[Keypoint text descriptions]
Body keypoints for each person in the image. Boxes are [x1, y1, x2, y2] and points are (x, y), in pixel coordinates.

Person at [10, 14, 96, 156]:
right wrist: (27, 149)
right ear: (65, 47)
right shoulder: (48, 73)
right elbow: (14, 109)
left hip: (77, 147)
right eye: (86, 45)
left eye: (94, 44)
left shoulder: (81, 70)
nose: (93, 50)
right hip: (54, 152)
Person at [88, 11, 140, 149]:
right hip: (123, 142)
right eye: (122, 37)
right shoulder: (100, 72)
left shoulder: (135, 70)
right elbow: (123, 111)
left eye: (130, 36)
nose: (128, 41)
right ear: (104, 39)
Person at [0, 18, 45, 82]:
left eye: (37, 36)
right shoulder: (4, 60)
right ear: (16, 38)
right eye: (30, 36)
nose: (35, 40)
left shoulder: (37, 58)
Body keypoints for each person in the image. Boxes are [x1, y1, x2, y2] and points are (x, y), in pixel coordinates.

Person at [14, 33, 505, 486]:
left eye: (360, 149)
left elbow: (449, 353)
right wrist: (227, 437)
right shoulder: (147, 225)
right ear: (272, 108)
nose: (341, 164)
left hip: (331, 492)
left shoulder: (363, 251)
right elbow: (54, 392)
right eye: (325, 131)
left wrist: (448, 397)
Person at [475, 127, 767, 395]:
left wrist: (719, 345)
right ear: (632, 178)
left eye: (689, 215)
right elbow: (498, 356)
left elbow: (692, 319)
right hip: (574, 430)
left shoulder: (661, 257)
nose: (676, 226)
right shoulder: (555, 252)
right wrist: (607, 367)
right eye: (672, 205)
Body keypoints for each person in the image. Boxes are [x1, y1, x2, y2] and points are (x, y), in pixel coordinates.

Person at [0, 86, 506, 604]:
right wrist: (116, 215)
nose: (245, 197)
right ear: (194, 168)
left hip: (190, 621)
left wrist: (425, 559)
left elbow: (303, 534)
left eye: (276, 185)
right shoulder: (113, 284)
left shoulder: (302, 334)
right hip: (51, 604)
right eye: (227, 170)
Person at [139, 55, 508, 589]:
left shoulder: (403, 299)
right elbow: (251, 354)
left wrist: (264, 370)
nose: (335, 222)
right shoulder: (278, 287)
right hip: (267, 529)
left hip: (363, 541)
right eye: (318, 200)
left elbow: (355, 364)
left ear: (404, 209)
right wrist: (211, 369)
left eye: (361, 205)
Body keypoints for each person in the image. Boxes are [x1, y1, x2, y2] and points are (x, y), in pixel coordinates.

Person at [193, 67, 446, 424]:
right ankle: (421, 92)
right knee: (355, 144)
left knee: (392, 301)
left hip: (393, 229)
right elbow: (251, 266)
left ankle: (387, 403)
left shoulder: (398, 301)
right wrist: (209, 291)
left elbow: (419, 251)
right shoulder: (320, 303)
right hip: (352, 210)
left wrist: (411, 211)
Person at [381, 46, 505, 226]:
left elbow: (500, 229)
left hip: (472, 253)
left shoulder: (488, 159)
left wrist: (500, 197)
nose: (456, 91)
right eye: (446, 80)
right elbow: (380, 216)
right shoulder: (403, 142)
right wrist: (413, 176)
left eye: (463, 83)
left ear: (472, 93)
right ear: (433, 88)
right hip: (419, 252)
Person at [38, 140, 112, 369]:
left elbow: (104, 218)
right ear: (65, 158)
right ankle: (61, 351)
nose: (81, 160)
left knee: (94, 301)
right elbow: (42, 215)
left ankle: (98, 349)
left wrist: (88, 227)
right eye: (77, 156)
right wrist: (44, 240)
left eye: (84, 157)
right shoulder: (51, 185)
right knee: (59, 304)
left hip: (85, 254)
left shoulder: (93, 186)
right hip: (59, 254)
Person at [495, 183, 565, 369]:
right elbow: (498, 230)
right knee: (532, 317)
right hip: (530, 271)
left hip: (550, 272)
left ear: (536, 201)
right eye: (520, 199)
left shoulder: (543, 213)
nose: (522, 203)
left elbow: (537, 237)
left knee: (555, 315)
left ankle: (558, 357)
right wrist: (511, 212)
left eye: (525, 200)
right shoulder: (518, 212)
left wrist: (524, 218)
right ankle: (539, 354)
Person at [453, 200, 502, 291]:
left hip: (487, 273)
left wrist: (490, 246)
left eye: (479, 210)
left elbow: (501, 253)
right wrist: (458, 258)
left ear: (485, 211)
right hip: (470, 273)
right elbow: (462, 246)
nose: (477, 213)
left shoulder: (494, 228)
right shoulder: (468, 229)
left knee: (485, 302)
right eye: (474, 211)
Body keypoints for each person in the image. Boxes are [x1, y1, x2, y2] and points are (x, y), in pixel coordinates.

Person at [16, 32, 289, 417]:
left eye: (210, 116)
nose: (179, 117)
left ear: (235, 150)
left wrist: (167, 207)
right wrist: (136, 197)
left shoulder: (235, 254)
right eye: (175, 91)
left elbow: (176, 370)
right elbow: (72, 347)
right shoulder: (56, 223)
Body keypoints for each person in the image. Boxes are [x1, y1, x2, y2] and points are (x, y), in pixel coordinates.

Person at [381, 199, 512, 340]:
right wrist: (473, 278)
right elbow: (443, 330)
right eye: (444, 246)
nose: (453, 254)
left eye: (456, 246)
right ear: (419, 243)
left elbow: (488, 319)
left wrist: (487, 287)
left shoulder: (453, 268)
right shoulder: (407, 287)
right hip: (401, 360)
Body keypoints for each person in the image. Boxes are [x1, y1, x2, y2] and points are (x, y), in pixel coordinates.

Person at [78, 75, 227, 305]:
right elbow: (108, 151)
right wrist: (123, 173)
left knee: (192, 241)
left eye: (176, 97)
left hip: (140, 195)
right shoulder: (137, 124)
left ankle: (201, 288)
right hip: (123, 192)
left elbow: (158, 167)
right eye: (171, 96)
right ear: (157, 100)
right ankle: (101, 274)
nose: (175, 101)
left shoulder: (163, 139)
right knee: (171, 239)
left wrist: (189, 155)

### Your instructions
Output every entry exactly.

### Exercise output
Body keypoints for each person in the image. Boxes are [x1, y1, x2, y2] and points are (x, y), in pixel coordinates.

Person at [10, 14, 96, 156]:
right wrist: (27, 149)
right ear: (65, 47)
right shoulder: (48, 73)
right elbow: (14, 109)
left hip: (77, 147)
right eye: (86, 45)
left eye: (94, 44)
left shoulder: (81, 70)
nose: (93, 50)
right hip: (54, 152)
Person at [88, 11, 140, 149]:
right hip: (123, 142)
right eye: (122, 37)
right shoulder: (100, 72)
left shoulder: (135, 70)
right elbow: (123, 111)
left eye: (130, 36)
nose: (128, 41)
right ear: (104, 39)
Person at [0, 18, 45, 82]:
left eye: (37, 36)
right shoulder: (4, 60)
right ear: (16, 38)
right eye: (30, 36)
nose: (35, 40)
left shoulder: (37, 58)
Body keypoints for each person in the image. Boxes are [x1, y1, x2, y2] and points are (x, y), in pixel coordinates.

Person at [14, 33, 505, 486]:
left eye: (360, 149)
left elbow: (449, 353)
right wrist: (227, 437)
right shoulder: (147, 225)
right ear: (272, 108)
nose: (341, 164)
left hip: (331, 492)
left shoulder: (363, 251)
right elbow: (54, 392)
right eye: (325, 131)
left wrist: (448, 397)
Person at [475, 127, 767, 395]:
left wrist: (719, 345)
right ear: (632, 178)
left eye: (689, 215)
right elbow: (498, 356)
left elbow: (692, 319)
right hip: (574, 430)
left shoulder: (661, 257)
nose: (676, 226)
right shoulder: (555, 252)
right wrist: (607, 367)
right eye: (672, 205)
Body keypoints for each person in the image. Boxes are [x1, y1, x2, y2] and points are (x, y), in pixel coordinates.

Person at [0, 86, 506, 604]:
right wrist: (116, 215)
nose: (245, 197)
right ear: (194, 168)
left hip: (190, 621)
left wrist: (425, 559)
left elbow: (303, 534)
left eye: (276, 185)
right shoulder: (113, 284)
left shoulder: (302, 334)
right hip: (51, 604)
right eye: (227, 170)
Person at [139, 55, 508, 589]:
left shoulder: (403, 299)
right elbow: (251, 354)
left wrist: (264, 370)
nose: (335, 222)
right shoulder: (278, 287)
right hip: (267, 529)
left hip: (363, 541)
right eye: (318, 200)
left elbow: (355, 364)
left ear: (404, 209)
right wrist: (211, 369)
left eye: (361, 205)
Body keypoints for each person in the image. Boxes are [x1, y1, x2, y2] and points are (x, y), in pixel coordinates.

Person at [193, 67, 446, 424]:
right ankle: (421, 92)
right knee: (355, 144)
left knee: (392, 301)
left hip: (393, 229)
right elbow: (251, 266)
left ankle: (387, 403)
left shoulder: (398, 301)
right wrist: (209, 291)
left elbow: (419, 251)
right shoulder: (320, 303)
right hip: (352, 210)
left wrist: (411, 211)
Person at [381, 46, 505, 226]:
left elbow: (500, 229)
left hip: (472, 253)
left shoulder: (488, 159)
left wrist: (500, 197)
nose: (456, 91)
right eye: (446, 80)
right elbow: (380, 216)
right shoulder: (403, 142)
right wrist: (413, 176)
left eye: (463, 83)
left ear: (472, 93)
right ear: (433, 88)
right hip: (419, 252)
Person at [38, 140, 112, 369]:
left elbow: (104, 218)
right ear: (65, 158)
right ankle: (61, 351)
nose: (81, 160)
left knee: (94, 301)
right elbow: (42, 215)
left ankle: (98, 349)
left wrist: (88, 227)
right eye: (77, 156)
right wrist: (44, 240)
left eye: (84, 157)
right shoulder: (51, 185)
right knee: (59, 304)
left hip: (85, 254)
left shoulder: (93, 186)
right hip: (59, 254)
Person at [495, 183, 565, 369]:
right elbow: (498, 230)
right knee: (532, 317)
right hip: (530, 271)
left hip: (550, 272)
left ear: (536, 201)
right eye: (520, 199)
left shoulder: (543, 213)
nose: (522, 203)
left elbow: (537, 237)
left knee: (555, 315)
left ankle: (558, 357)
right wrist: (511, 212)
left eye: (525, 200)
right shoulder: (518, 212)
left wrist: (524, 218)
right ankle: (539, 354)
Person at [453, 200, 502, 291]:
left hip: (487, 273)
left wrist: (490, 246)
left eye: (479, 210)
left elbow: (501, 253)
right wrist: (458, 258)
left ear: (485, 211)
right hip: (470, 273)
right elbow: (462, 246)
nose: (477, 213)
left shoulder: (494, 228)
right shoulder: (468, 229)
left knee: (485, 302)
right eye: (474, 211)
Body keypoints for each person in the image. Boxes are [x1, y1, x2, y2] and points are (x, y), in pixel coordinates.

Person at [16, 32, 289, 417]:
left eye: (210, 116)
nose: (179, 117)
left ear: (235, 150)
left wrist: (167, 207)
right wrist: (136, 197)
left shoulder: (235, 254)
right eye: (175, 91)
left elbow: (176, 370)
right elbow: (72, 347)
right shoulder: (56, 223)
Body keypoints for each person in the image. Boxes are [x1, y1, x2, y2] and points are (x, y), in pixel coordinates.

Person at [381, 199, 512, 340]:
right wrist: (473, 278)
right elbow: (443, 330)
right eye: (444, 246)
nose: (453, 254)
left eye: (456, 246)
right ear: (419, 243)
left elbow: (488, 319)
left wrist: (487, 287)
left shoulder: (453, 268)
right shoulder: (407, 287)
right hip: (401, 360)
Body keypoints for each person in the image. Boxes are [x1, y1, x2, y2] and points are (x, y), in pixel coordinates.

Person at [78, 75, 227, 305]:
right elbow: (108, 151)
right wrist: (123, 173)
left knee: (192, 241)
left eye: (176, 97)
left hip: (140, 195)
right shoulder: (137, 124)
left ankle: (201, 288)
right hip: (123, 192)
left elbow: (158, 167)
right eye: (171, 96)
right ear: (157, 100)
right ankle: (101, 274)
nose: (175, 101)
left shoulder: (163, 139)
right knee: (171, 239)
left wrist: (189, 155)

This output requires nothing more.